(Dataset excerpts)
= = =

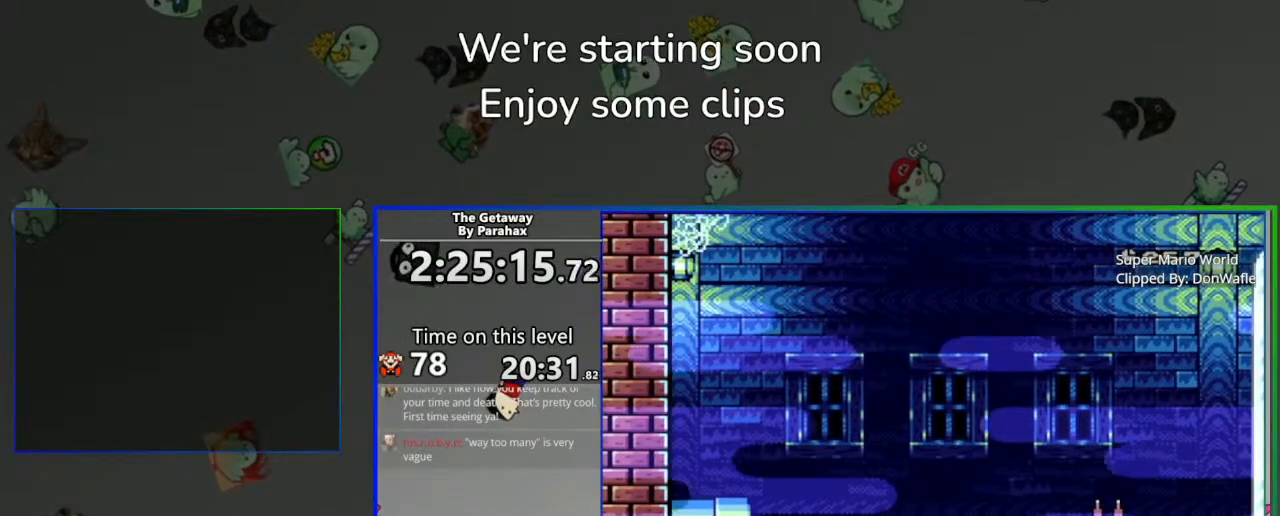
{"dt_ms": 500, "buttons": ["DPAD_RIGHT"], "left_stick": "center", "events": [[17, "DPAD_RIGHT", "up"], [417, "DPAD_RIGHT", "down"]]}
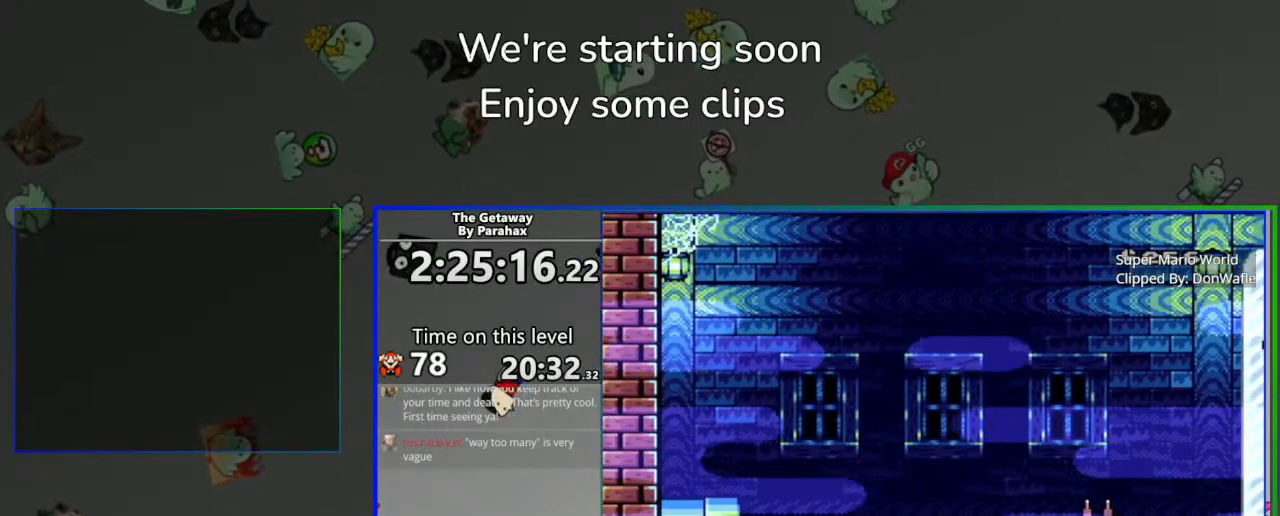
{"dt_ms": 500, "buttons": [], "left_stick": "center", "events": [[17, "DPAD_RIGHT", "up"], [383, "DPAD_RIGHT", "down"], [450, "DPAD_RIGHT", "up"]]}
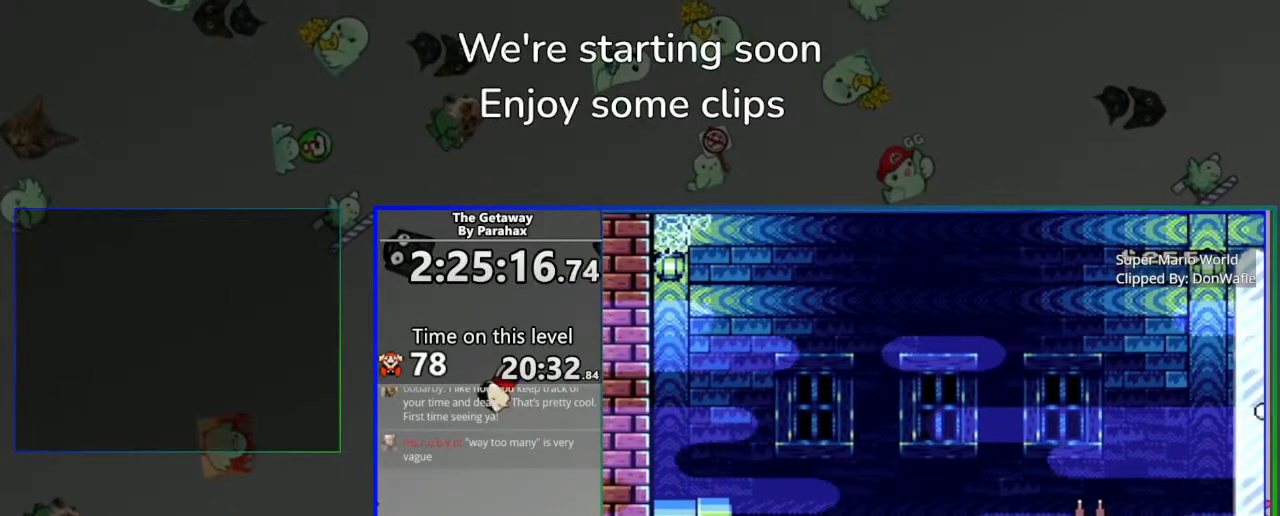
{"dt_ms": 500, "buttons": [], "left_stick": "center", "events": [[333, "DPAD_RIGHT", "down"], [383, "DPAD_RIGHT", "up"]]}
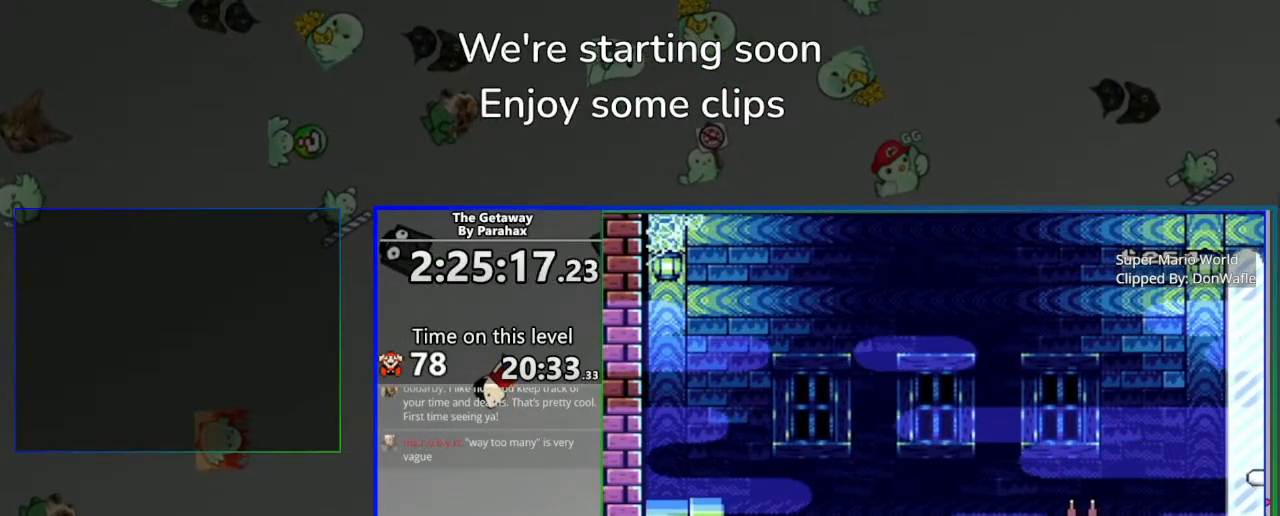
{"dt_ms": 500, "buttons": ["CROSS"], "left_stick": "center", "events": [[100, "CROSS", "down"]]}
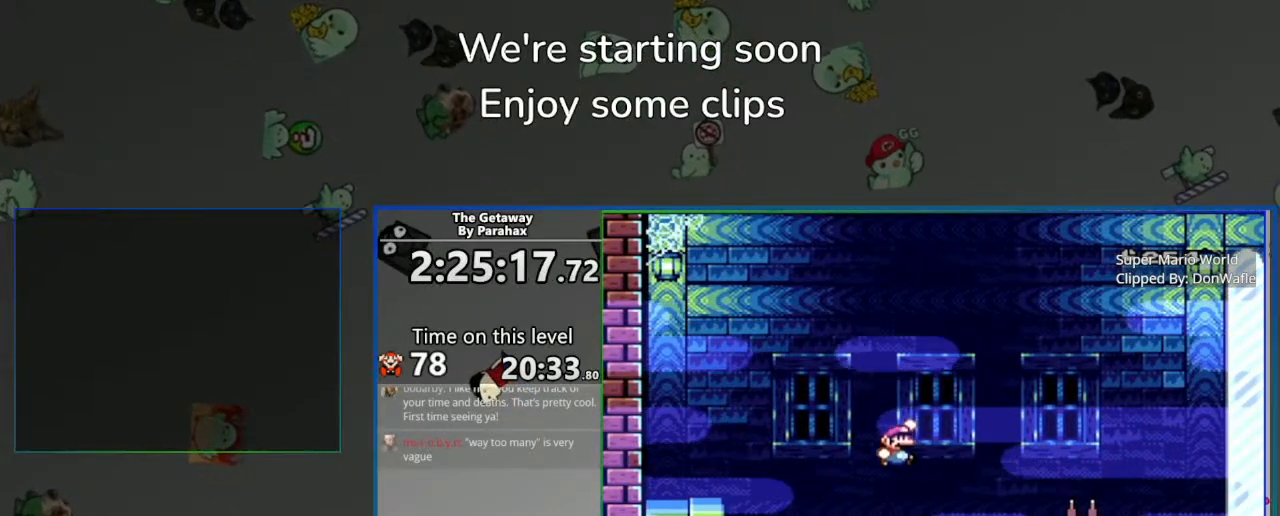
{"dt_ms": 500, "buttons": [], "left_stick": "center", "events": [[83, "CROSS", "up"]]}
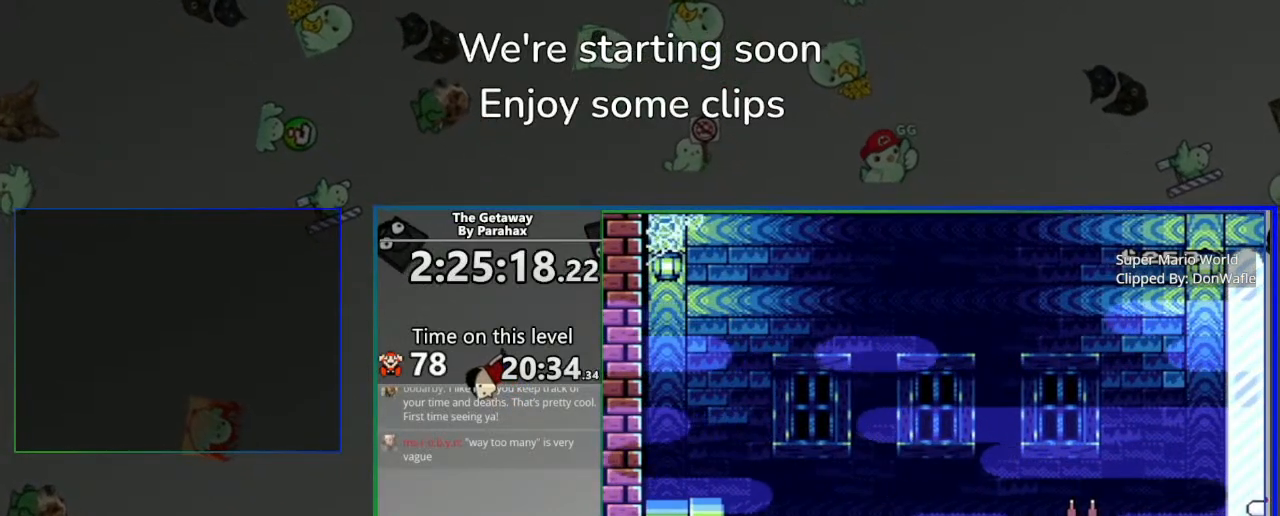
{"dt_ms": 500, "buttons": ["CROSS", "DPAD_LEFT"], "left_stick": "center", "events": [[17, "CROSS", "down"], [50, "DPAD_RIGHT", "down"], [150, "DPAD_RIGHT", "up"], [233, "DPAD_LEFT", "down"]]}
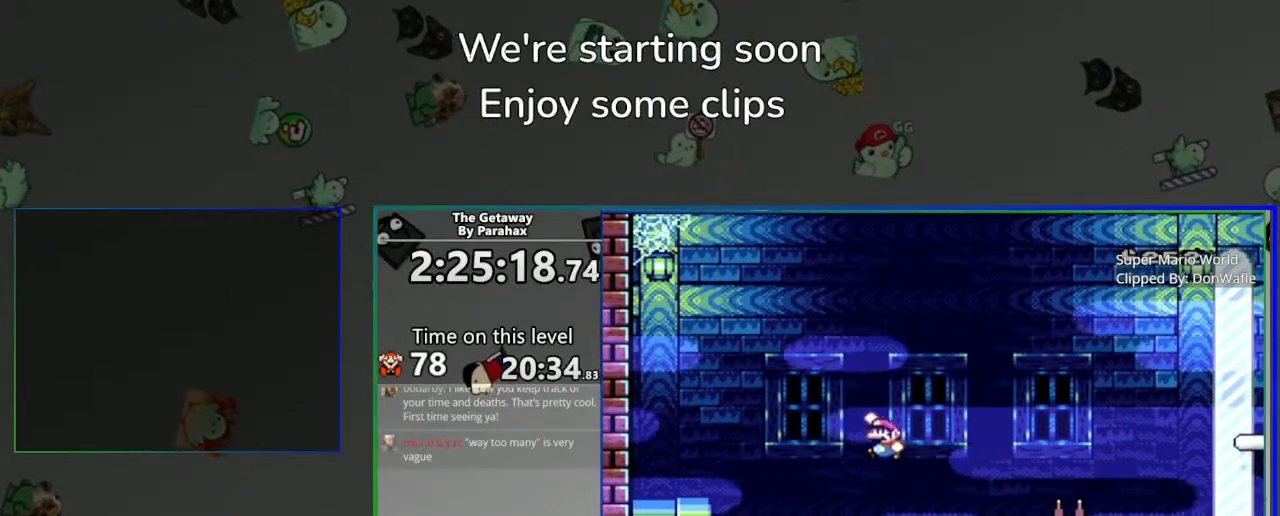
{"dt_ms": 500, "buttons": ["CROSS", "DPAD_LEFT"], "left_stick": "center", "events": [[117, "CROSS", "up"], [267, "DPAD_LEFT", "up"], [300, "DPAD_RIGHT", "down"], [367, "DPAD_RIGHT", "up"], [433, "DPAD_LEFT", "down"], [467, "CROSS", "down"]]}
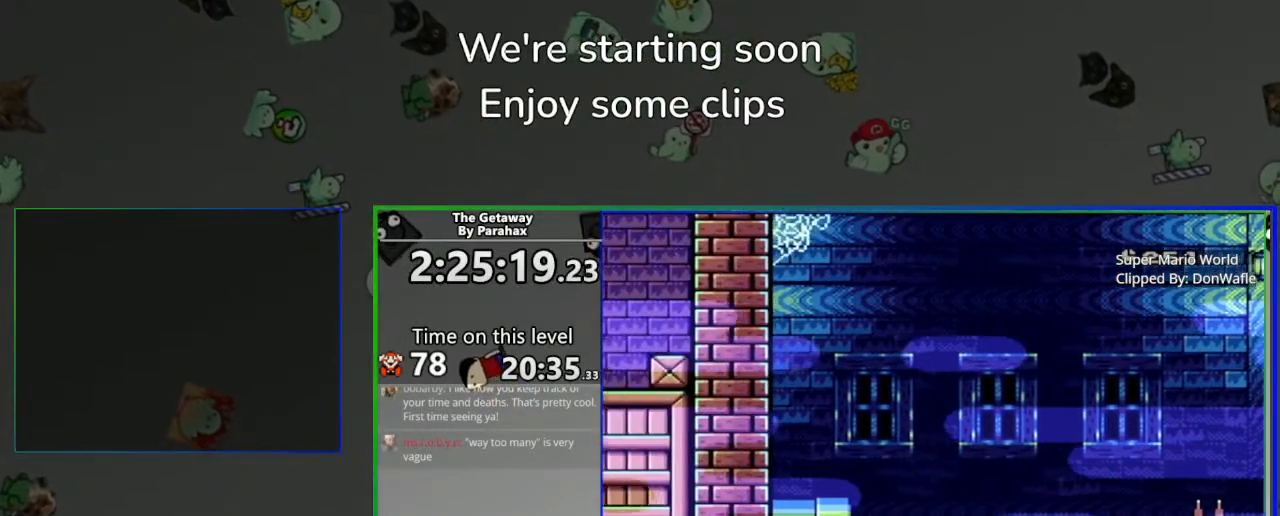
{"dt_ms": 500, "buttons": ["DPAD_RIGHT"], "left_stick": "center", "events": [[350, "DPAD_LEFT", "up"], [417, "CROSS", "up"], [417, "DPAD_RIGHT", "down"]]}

= = =

## Assignment
Transcribe all of the records exactly, without reproducing their pictures.

## Task output
{"dt_ms": 500, "buttons": ["DPAD_RIGHT"], "left_stick": "center", "events": [[17, "DPAD_RIGHT", "up"], [417, "DPAD_RIGHT", "down"]]}
{"dt_ms": 500, "buttons": [], "left_stick": "center", "events": [[17, "DPAD_RIGHT", "up"], [383, "DPAD_RIGHT", "down"], [450, "DPAD_RIGHT", "up"]]}
{"dt_ms": 500, "buttons": [], "left_stick": "center", "events": [[333, "DPAD_RIGHT", "down"], [383, "DPAD_RIGHT", "up"]]}
{"dt_ms": 500, "buttons": ["CROSS"], "left_stick": "center", "events": [[100, "CROSS", "down"]]}
{"dt_ms": 500, "buttons": [], "left_stick": "center", "events": [[83, "CROSS", "up"]]}
{"dt_ms": 500, "buttons": ["CROSS", "DPAD_LEFT"], "left_stick": "center", "events": [[17, "CROSS", "down"], [50, "DPAD_RIGHT", "down"], [150, "DPAD_RIGHT", "up"], [233, "DPAD_LEFT", "down"]]}
{"dt_ms": 500, "buttons": ["CROSS", "DPAD_LEFT"], "left_stick": "center", "events": [[117, "CROSS", "up"], [267, "DPAD_LEFT", "up"], [300, "DPAD_RIGHT", "down"], [367, "DPAD_RIGHT", "up"], [433, "DPAD_LEFT", "down"], [467, "CROSS", "down"]]}
{"dt_ms": 500, "buttons": ["DPAD_RIGHT"], "left_stick": "center", "events": [[350, "DPAD_LEFT", "up"], [417, "CROSS", "up"], [417, "DPAD_RIGHT", "down"]]}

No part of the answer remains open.